The answer must consist of every line from the entries below that contains the word "lines".

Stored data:
- - - - -
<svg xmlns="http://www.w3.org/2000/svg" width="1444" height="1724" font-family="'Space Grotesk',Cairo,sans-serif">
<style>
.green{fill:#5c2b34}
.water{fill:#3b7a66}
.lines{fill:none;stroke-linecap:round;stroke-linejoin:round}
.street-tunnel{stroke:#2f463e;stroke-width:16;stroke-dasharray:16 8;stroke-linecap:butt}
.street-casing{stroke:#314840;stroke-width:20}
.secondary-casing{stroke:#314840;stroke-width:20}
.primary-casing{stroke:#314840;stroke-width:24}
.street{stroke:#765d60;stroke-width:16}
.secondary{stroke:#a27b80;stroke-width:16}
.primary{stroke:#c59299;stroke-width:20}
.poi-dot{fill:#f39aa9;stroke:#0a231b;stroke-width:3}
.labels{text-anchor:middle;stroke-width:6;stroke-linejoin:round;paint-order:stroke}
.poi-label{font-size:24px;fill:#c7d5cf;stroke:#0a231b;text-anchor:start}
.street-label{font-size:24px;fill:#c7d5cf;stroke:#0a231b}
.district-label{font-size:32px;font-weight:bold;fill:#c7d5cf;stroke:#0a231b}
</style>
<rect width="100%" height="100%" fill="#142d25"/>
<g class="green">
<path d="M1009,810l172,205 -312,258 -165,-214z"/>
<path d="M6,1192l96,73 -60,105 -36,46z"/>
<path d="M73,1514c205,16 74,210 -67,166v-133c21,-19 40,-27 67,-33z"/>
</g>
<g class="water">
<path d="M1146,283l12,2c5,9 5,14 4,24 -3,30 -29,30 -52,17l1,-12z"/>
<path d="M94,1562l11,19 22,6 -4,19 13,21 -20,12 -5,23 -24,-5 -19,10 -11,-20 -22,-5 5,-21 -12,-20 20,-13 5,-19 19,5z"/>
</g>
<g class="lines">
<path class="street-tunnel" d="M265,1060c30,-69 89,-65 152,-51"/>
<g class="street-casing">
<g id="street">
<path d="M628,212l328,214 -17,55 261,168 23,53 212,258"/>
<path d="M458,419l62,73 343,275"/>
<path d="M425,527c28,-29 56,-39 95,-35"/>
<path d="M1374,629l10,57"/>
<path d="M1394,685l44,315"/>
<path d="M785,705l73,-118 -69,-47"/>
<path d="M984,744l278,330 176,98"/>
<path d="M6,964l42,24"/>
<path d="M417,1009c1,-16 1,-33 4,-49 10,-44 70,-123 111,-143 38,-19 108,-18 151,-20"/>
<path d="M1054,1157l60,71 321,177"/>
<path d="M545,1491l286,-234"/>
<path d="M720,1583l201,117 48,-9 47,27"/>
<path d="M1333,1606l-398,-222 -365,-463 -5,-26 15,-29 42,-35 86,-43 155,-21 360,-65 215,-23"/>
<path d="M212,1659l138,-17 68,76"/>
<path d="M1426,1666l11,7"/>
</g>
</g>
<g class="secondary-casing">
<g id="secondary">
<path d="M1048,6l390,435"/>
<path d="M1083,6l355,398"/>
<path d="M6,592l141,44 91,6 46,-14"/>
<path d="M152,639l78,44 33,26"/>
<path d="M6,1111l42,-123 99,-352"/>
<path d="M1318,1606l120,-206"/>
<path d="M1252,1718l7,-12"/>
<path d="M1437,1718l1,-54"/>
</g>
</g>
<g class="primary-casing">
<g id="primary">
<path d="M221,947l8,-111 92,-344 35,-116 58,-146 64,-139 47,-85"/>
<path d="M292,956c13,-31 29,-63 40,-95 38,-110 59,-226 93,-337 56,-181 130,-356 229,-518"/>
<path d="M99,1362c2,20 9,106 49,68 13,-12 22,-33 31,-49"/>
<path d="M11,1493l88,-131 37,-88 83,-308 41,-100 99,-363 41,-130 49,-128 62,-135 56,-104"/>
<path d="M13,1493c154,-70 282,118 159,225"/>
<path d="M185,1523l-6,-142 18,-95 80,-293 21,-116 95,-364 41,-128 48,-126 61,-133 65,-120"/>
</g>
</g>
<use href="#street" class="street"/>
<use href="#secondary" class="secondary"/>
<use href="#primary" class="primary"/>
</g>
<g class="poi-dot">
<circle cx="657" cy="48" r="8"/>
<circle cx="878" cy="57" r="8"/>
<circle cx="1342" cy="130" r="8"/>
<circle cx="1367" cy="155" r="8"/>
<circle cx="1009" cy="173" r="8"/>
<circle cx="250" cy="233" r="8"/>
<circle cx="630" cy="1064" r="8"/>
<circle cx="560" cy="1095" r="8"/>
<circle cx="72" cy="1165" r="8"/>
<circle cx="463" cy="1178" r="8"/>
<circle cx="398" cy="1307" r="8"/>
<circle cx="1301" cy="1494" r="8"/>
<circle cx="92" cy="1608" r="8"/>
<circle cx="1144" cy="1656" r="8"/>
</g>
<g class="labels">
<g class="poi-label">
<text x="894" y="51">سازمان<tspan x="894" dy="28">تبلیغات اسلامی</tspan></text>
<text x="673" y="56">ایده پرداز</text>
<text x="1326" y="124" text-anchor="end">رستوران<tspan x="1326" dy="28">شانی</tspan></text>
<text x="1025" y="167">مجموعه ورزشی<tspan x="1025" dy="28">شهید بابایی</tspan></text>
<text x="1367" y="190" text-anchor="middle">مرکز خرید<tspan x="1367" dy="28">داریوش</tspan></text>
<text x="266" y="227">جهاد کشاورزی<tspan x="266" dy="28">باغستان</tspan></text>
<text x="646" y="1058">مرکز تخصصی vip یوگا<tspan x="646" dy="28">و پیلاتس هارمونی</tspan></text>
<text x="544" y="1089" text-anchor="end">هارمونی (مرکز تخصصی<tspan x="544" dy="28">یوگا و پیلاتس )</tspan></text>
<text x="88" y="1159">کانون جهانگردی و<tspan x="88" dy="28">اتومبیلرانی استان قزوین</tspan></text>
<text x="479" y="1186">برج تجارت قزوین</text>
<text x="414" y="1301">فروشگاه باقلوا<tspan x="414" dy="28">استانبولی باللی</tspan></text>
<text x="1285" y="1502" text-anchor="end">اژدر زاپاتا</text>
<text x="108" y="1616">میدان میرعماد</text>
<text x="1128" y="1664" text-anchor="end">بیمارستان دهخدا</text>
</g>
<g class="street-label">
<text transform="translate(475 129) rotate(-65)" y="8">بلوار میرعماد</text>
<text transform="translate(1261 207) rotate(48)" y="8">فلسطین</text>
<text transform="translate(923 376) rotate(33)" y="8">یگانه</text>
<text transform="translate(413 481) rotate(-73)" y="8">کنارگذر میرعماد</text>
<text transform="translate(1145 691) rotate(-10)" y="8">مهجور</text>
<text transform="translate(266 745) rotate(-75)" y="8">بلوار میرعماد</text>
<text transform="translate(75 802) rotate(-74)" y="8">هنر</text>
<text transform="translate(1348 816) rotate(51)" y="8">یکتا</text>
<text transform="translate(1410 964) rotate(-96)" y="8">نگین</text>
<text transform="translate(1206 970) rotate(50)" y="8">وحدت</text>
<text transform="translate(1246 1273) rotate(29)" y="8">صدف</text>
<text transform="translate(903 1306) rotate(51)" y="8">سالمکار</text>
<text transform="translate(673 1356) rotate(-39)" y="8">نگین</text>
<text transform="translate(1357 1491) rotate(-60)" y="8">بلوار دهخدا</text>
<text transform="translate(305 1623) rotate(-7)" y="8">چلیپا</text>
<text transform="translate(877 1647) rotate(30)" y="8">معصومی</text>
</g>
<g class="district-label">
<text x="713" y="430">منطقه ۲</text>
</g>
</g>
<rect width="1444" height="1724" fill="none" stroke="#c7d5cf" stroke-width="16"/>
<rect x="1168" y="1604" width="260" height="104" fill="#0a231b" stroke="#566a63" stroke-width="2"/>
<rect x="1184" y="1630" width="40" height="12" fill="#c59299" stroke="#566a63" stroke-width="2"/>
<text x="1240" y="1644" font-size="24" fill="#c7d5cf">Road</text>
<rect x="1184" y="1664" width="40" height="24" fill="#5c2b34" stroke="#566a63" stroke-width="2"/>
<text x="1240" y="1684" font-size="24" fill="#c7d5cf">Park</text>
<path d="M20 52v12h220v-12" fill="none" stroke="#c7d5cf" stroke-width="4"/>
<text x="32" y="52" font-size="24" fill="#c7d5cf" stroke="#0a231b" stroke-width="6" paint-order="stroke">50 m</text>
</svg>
- - - - -
**RESPONSE FOR THIS EXERCISE**
.lines{fill:none;stroke-linecap:round;stroke-linejoin:round}
<g class="lines">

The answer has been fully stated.